Un camp de ravitaillement est installé au kilomètre 54 au bord d’un lac. L’appétit naissant, il est difficile de refuser les tartines de rillettes d’oie, les quartiers d’oranges juteuses et les généreux cakes au chocolat. La température monte et nous quittons à regret l’ombre des tilleuls. Mâchouillant le reste d’une banane, je passe quelques fantassins en pleine digestion. Un épisode montagnard s’annonce devant nos yeux écarquillés malgré une envie de sieste dominante. C’est violent. 12% sous les rayons d’un soleil sans pitié. Tout le monde est calmé. Et les tartines généreuses ne sont pas seules fautives.
Une nouvelle plongée forestière rafraîchit les corps en surchauffe et nous retrouvons une succession de montées humides et de descentes glissantes. Freiner pourrait provoquer la chute. J’ose à peine ralentir, des choix qui s’opposant quelque peu dans mon esprit. Il faut encore éviter quelques branches un peu trop basses, se baisser, esquiver. Au maximum de ma fréquence cardiaque, je débouche sur une minuscule départementale et passe cinq minutes à retirer terre et feuilles qui maculent le vélo. J’entends dans la profondeur des bois des voix râleuses qui se rapprochent. Comme des soldats émergeant de sombres tranchées, je vois des visages s’éclaircir dès qu’ils comprennent que je les attends sur une route de bitume.
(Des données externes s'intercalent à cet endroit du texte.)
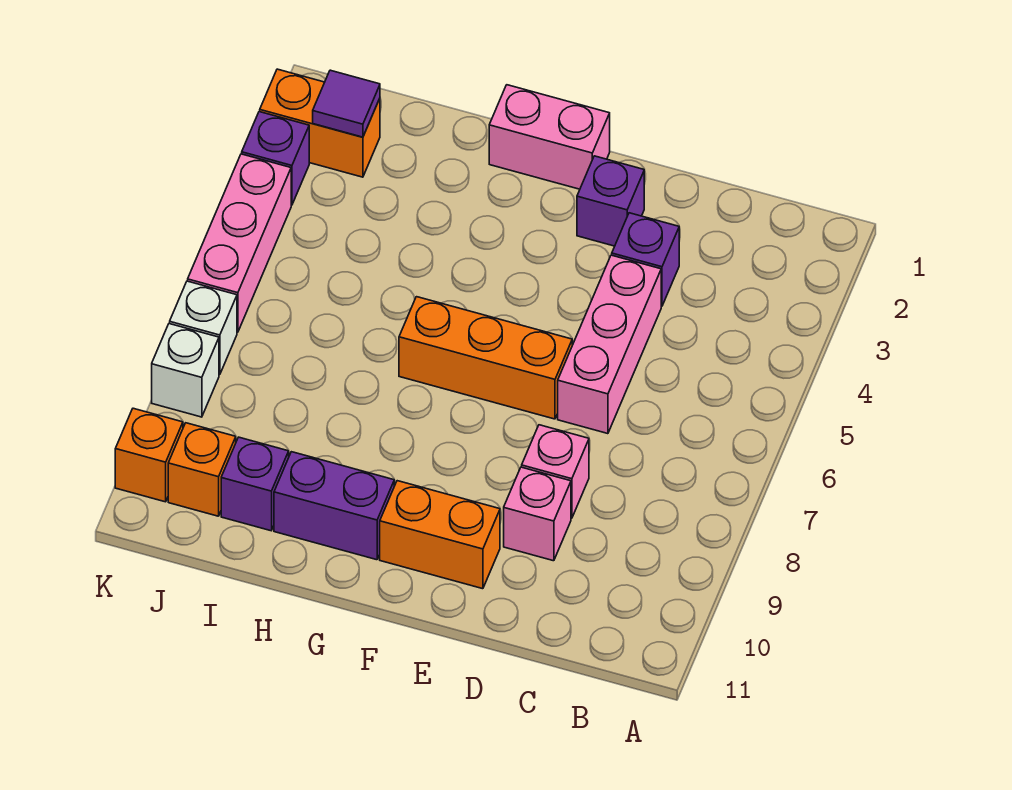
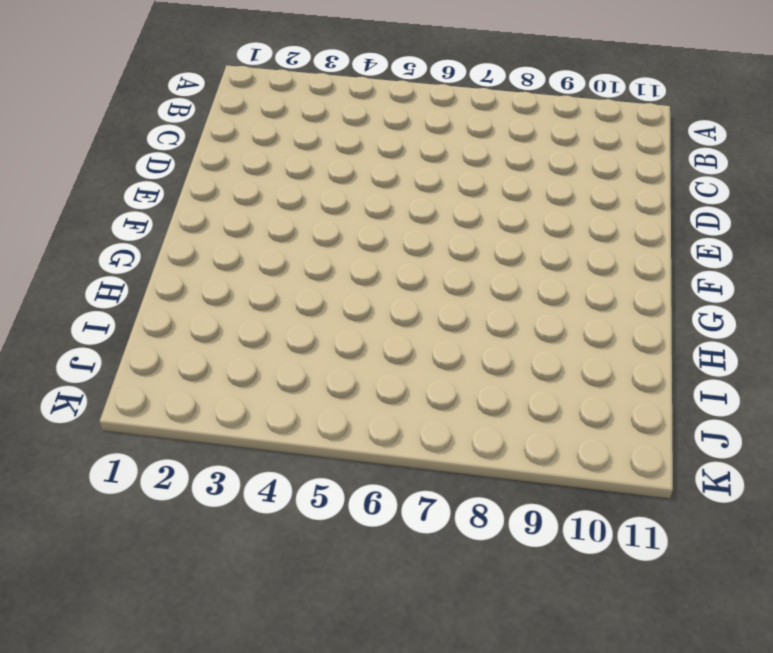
none -> purple 1x1 brick [612,213,679,306]
none -> pink 1x3 brick [558,255,661,434]
none -> pink 1x1 brick [522,425,589,518]

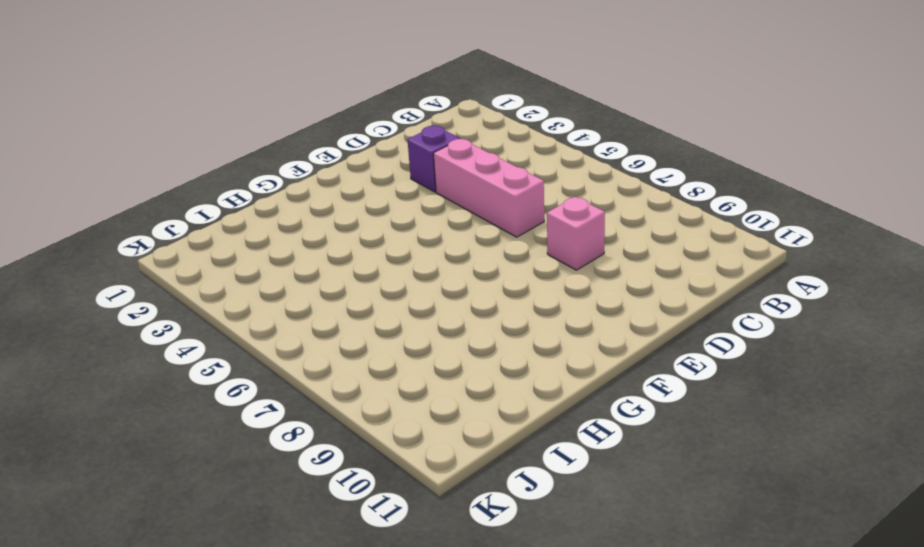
none -> pink 1x1 brick [504,467,571,561]
none -> purple 1x1 brick [577,156,644,246]
none -> orange 1x3 brick [399,297,572,419]

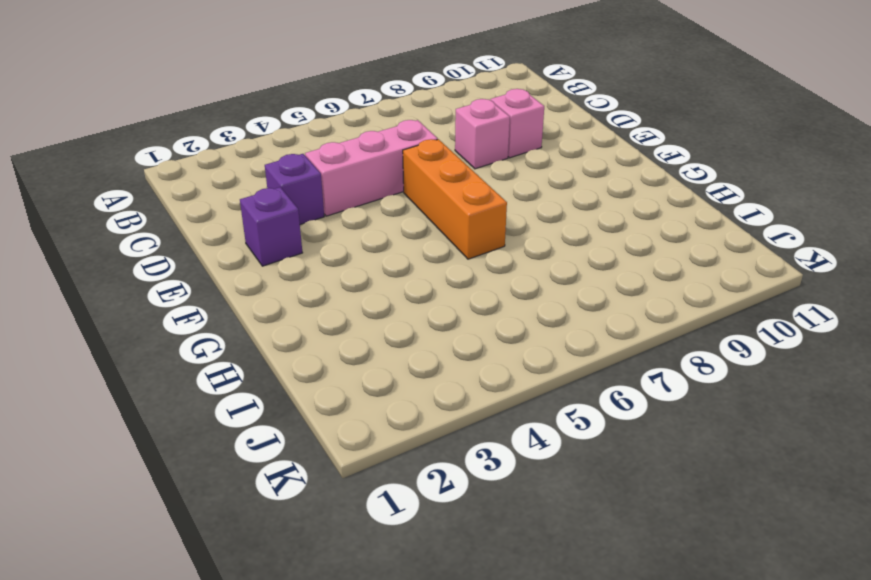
none -> orange 1x2 brick [380,481,500,589]
none -> pink 1x2 brick [489,85,610,189]
none -> purple 1x2 brick [274,452,394,560]

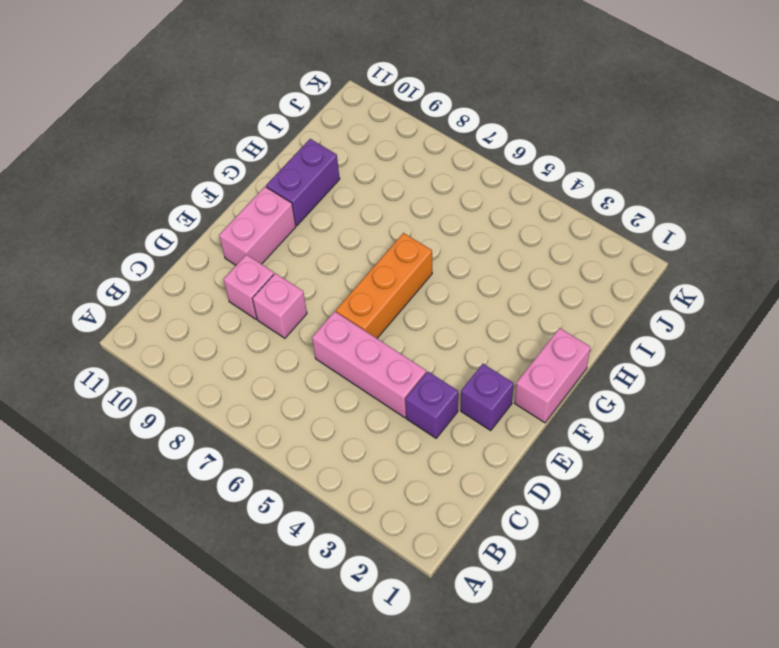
pink 1x2 brick [219,187,296,265] -> orange 1x2 brick [380,481,500,589]
none -> purple 1x1 brick [221,437,289,531]
none -> orange 1x2 brick [260,69,380,177]
none -> orange 1x1 brick [168,423,236,516]

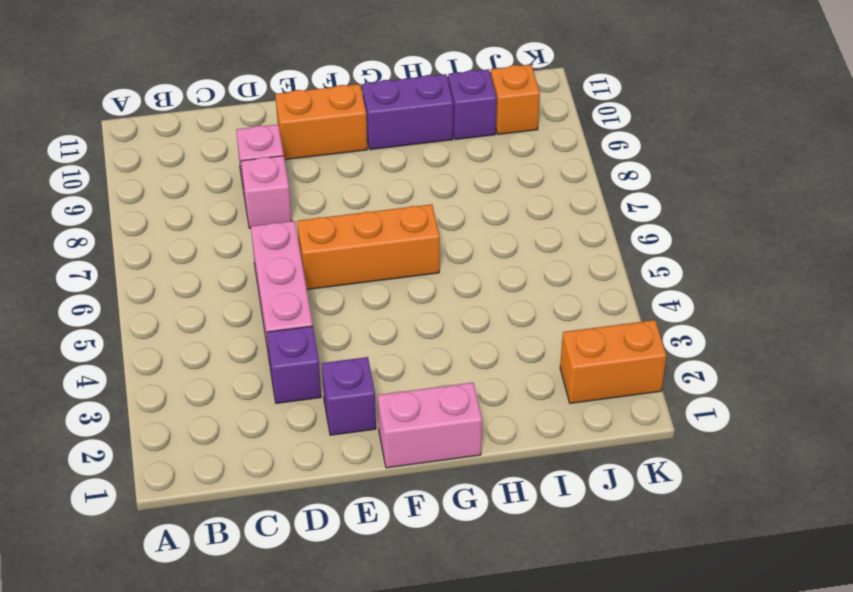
none -> purple 1x1 brick [242,112,309,205]
none -> pink 1x3 brick [188,154,291,332]
none -> white 1x1 brick [170,281,237,375]

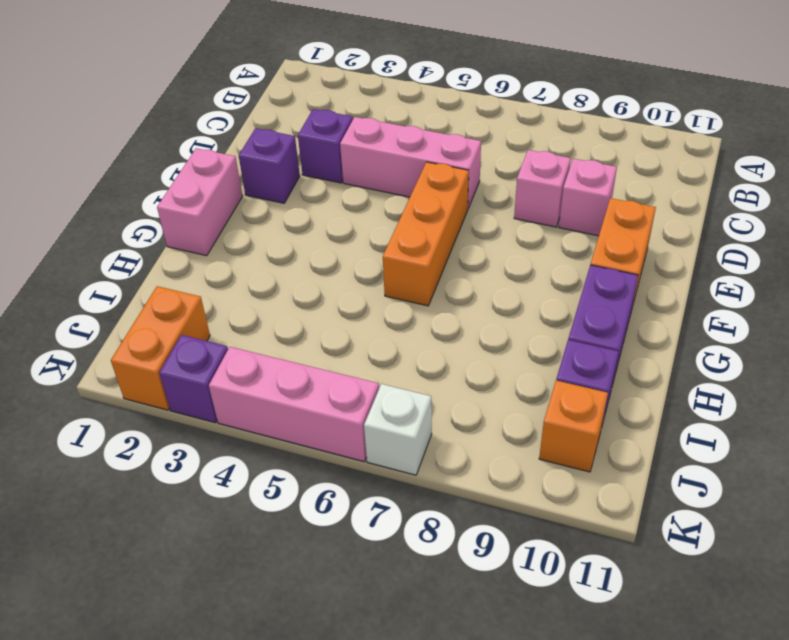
none -> white 1x1 brick [152,324,219,417]
none -> orange 1x1 brick [115,408,183,502]
none -> purple 1x1 tile [313,70,380,137]

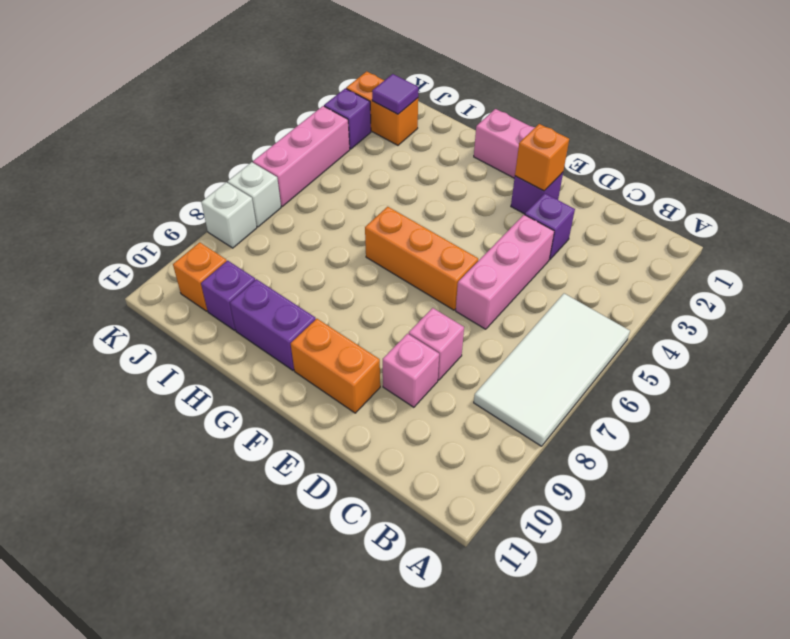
white 2x4 tile [474,293,630,446] -> none
orange 1x1 brick [515,124,569,191] -> orange 1x1 brick moved to [115,408,183,502]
C’est ainsi reformée que la section Gravillon reprend le chemin du campement. Les muscles meurtris, le souffle affaibli, le regard hagard mais satisfait, nous atteignons notre collation. Cette délicate attention offerte par nos hôtes de la Bicicleta Ravito redonne de l’éclat à nos propos. Après un festin accompagné d’une consommation raisonnée de Kwaremont, la section, en colonne dépareillée, s’affale à une heure bien avancée. Une autre affaire nous attend demain.